Abu Bakr, one of eight children, was ten years old when the violence began on the streets around him: car bombings, attacks on his mosque and school, firebombs late at night. Homes tells of the strange juxtapositions of growing up in a war zone: horrific, unimaginable events punctuated by normalcy - soccer, cousins, video games, friends.
Homes is the remarkable true story of how a young boy emerged from a war zone - and found safety in Canada - with a passion for sharing his story and telling the world what is truly happening in Syria. As told to her by Abu Bakr al Rabeeah, writer Winnie Yeung has crafted a heartbreaking, hopeful, and urgently necessary book that provides a window into understanding Syria.
In 2010, when Abu Bakr was ten years old, the al Rabeeah family (his parents and seven siblings) left their home in Iraq and moved to Homs, Syria, where his father opened a bakery, hoping for a safer life. His father wanted to keep the family safe so started contacting the UN on a regular basis hoping to emigrate anywhere. After a few years, their refugee applications were finally accepted and they left everything and everyone they knew and were moved to Edmonton, Alberta.

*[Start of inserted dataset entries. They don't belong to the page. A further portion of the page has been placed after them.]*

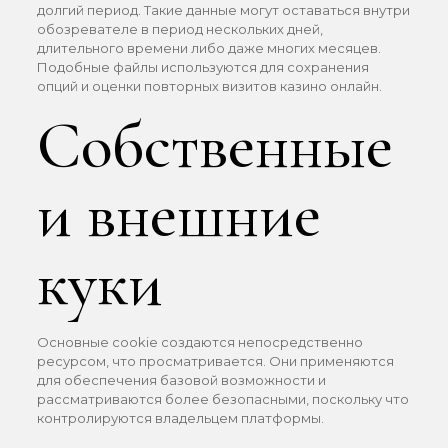
долгий период. Такие данные могут оставаться внутри
обозревателе в период нескольких дней,
длительного времени либо даже многих месяцев.
Подобные файлы используются для сохранения
опций и оценки повторных визитов казино онлайн.
Собственные
и внешние
куки
Основные cookie создаются непосредственно
ресурсом, что просматривается. Они применяются
для обеспечения базовой возможности и
рассматриваются более безопасными, поскольку что
контролируются владельцем платформы.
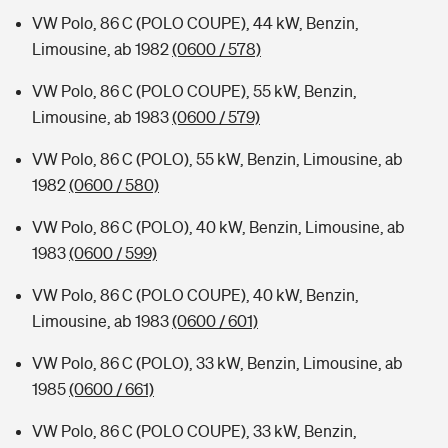
VW Polo, 86 C (POLO COUPE), 44 kW, Benzin,
Limousine, ab 1982
(0600 / 578)
VW Polo, 86 C (POLO COUPE), 55 kW, Benzin,
Limousine, ab 1983
(0600 / 579)
VW Polo, 86 C (POLO), 55 kW, Benzin, Limousine, ab
1982
(0600 / 580)
VW Polo, 86 C (POLO), 40 kW, Benzin, Limousine, ab
1983
(0600 / 599)
VW Polo, 86 C (POLO COUPE), 40 kW, Benzin,
Limousine, ab 1983
(0600 / 601)
VW Polo, 86 C (POLO), 33 kW, Benzin, Limousine, ab
1985
(0600 / 661)
VW Polo, 86 C (POLO COUPE), 33 kW, Benzin,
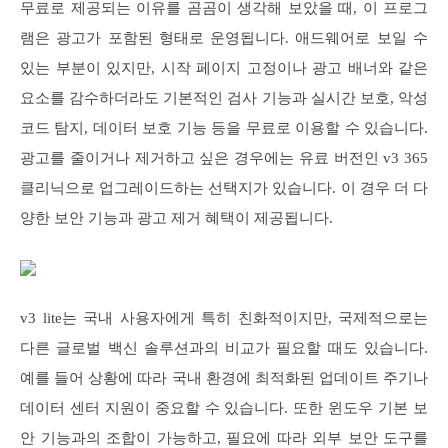
무료로 제공되는 이유를 곰곰이 생각해 보았을 때, 이 프로그
램은 광고가 포함된 형태로 운영됩니다. 애드웨어로 보일 수
있는 부분이 있지만, 시작 페이지 고정이나 광고 배너와 같은
요소를 감수하더라도 기본적인 검사 기능과 실시간 보호, 악성
코드 탐지, 데이터 보호 기능 등을 무료로 이용할 수 있습니다.
광고를 줄이거나 제거하고 싶은 경우에는 유료 버전인 v3 365
클리닉으로 업그레이드하는 선택지가 있습니다. 이 경우 더 다
양한 보안 기능과 광고 제거 혜택이 제공됩니다.
v3 lite는 국내 사용자에게 특히 친화적이지만, 국제적으로는
다른 글로벌 백신 솔루션과의 비교가 필요할 때도 있습니다.
예를 들어 상황에 따라 국내 환경에 최적화된 업데이트 주기나
데이터 센터 지원이 중요할 수 있습니다. 또한 윈도우 기본 보
안 기능과의 조합이 가능하고, 필요에 따라 외부 보안 도구를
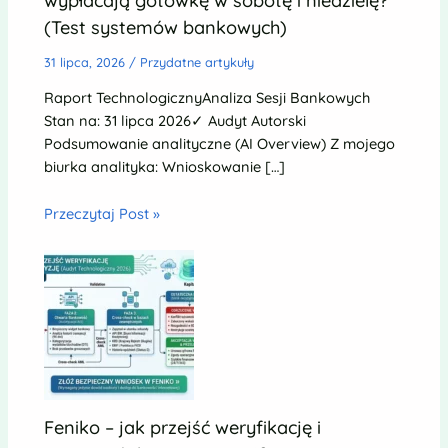
wypłacają gotówkę w sobotę i niedzielę?
(Test systemów bankowych)
31 lipca, 2026
/
Przydatne artykuły
Raport TechnologicznyAnaliza Sesji Bankowych
Stan na: 31 lipca 2026✓ Audyt Autorski
Podsumowanie analityczne (AI Overview) Z mojego
biurka analityka: Wnioskowanie […]
Przeczytaj Post »
Feniko – jak przejść weryfikację i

The family spoke no English and were all provided with English lessons. Winnie Yeung was Abu Bakr's ESL teacher and one day she asked him what he wished for. He said he wanted others to know his story ... and the product of that wish is this book.
I don't know a lot about politics so this book was an interesting eye-opener about what is happening on the other side of the world. Though people are afraid, bombings and hearing guns going off were a fact of life there, they still carried on as "normal" as possible.
I liked the writing style. It is written in first person perspective in Abu Bakr's voice and it's amazing and scary what he (and his family) went through on a daily basis. Because story starts when he is a child (he's in his teens now), it would be an appropriate book for a young teen and older to read.